_Problem:_
Everything from the line containing "col_1_upper, 59: 26 -> 20.5" through the end of the entries should be transcribed exactly. Leave out all other lines.

_Supplied data:_
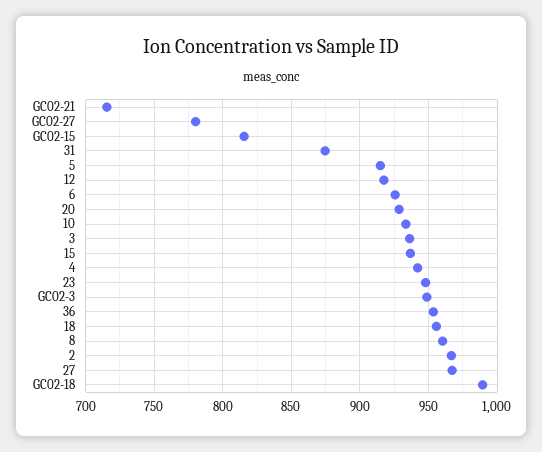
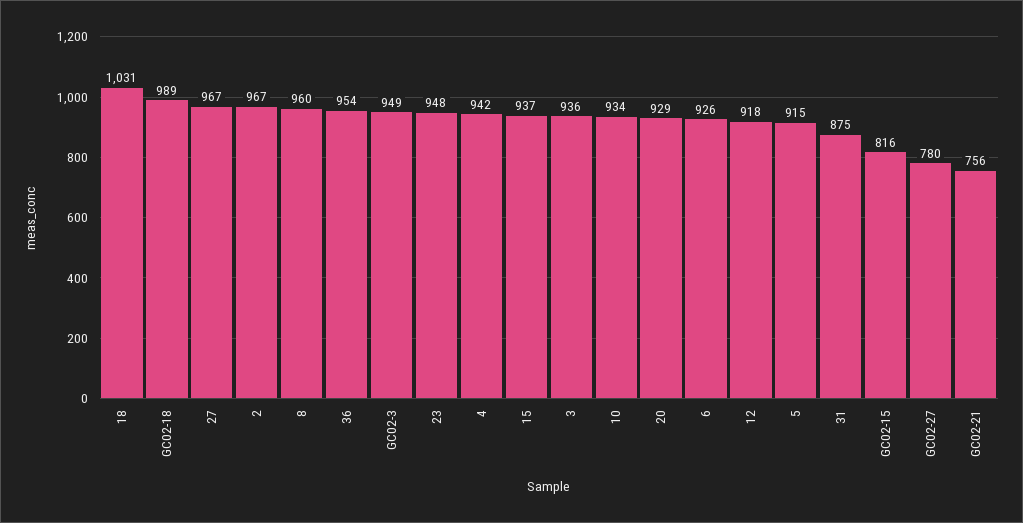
GC02-21: 715 -> 756
18: 955 -> 1031

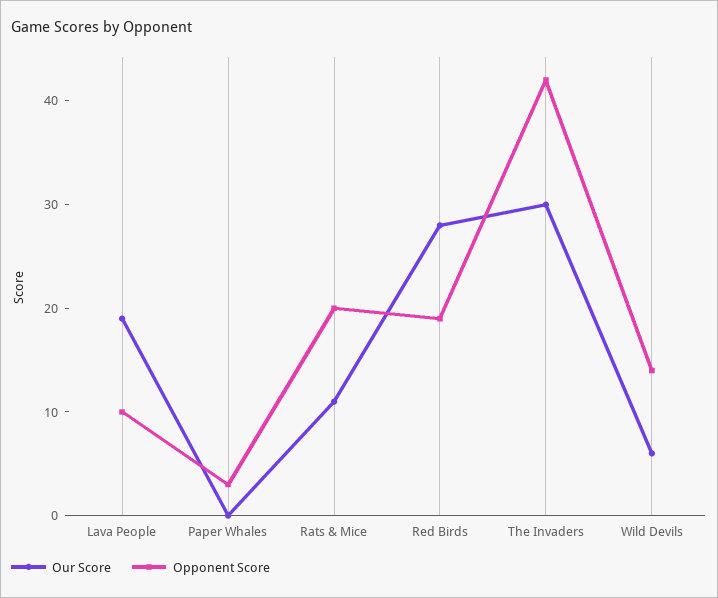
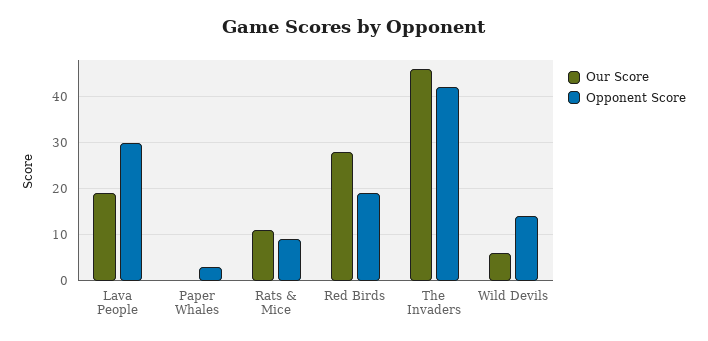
Opponent Score, Lava People: 10 -> 30
Opponent Score, Rats & Mice: 20 -> 10
Our Score, The Invaders: 30 -> 45

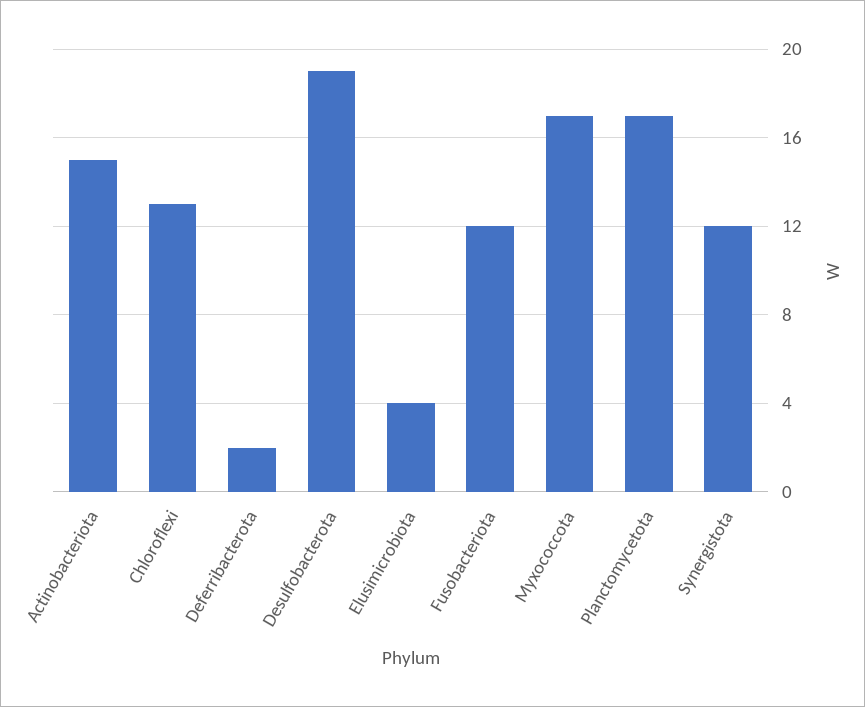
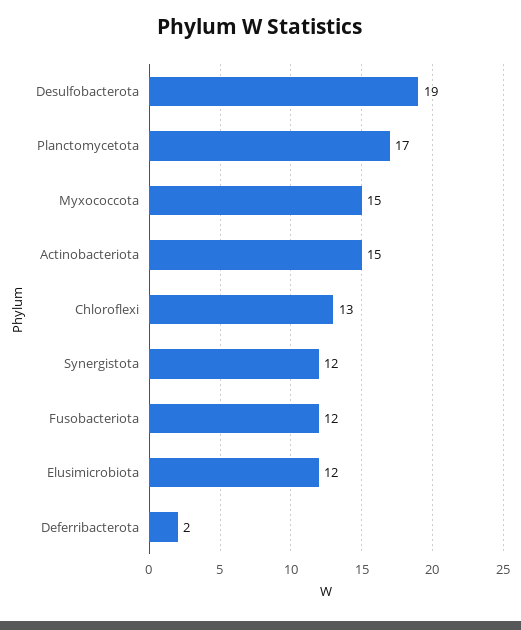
Elusimicrobiota: 4 -> 12
Myxococcota: 17 -> 15

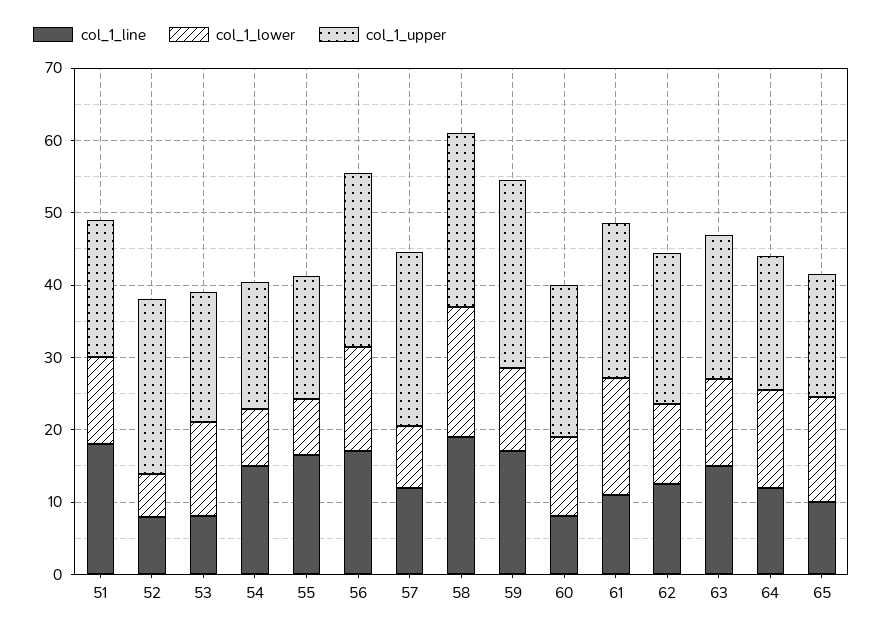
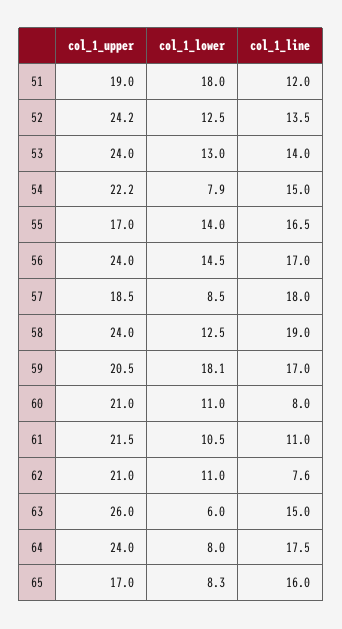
col_1_line, 51: 18 -> 12
col_1_lower, 51: 12 -> 18
col_1_line, 52: 8 -> 13.5
col_1_lower, 52: 6 -> 12.5
col_1_line, 53: 8 -> 14
col_1_upper, 53: 18 -> 24
col_1_upper, 54: 18 -> 22.2
col_1_lower, 55: 8 -> 14
col_1_line, 57: 12 -> 18
col_1_upper, 57: 24 -> 18.5
col_1_lower, 58: 18 -> 12.5
col_1_lower, 59: 12 -> 18.1
col_1_upper, 59: 26 -> 20.5
col_1_lower, 61: 16 -> 10.5
col_1_line, 62: 12 -> 7.6
col_1_lower, 63: 12 -> 6
col_1_upper, 63: 20 -> 26
col_1_line, 64: 12 -> 17.5
col_1_lower, 64: 14 -> 8
col_1_upper, 64: 18 -> 24
col_1_line, 65: 10 -> 16
col_1_lower, 65: 14 -> 8.3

_Answer box:_
col_1_upper, 59: 26 -> 20.5
col_1_lower, 61: 16 -> 10.5
col_1_line, 62: 12 -> 7.6
col_1_lower, 63: 12 -> 6
col_1_upper, 63: 20 -> 26
col_1_line, 64: 12 -> 17.5
col_1_lower, 64: 14 -> 8
col_1_upper, 64: 18 -> 24
col_1_line, 65: 10 -> 16
col_1_lower, 65: 14 -> 8.3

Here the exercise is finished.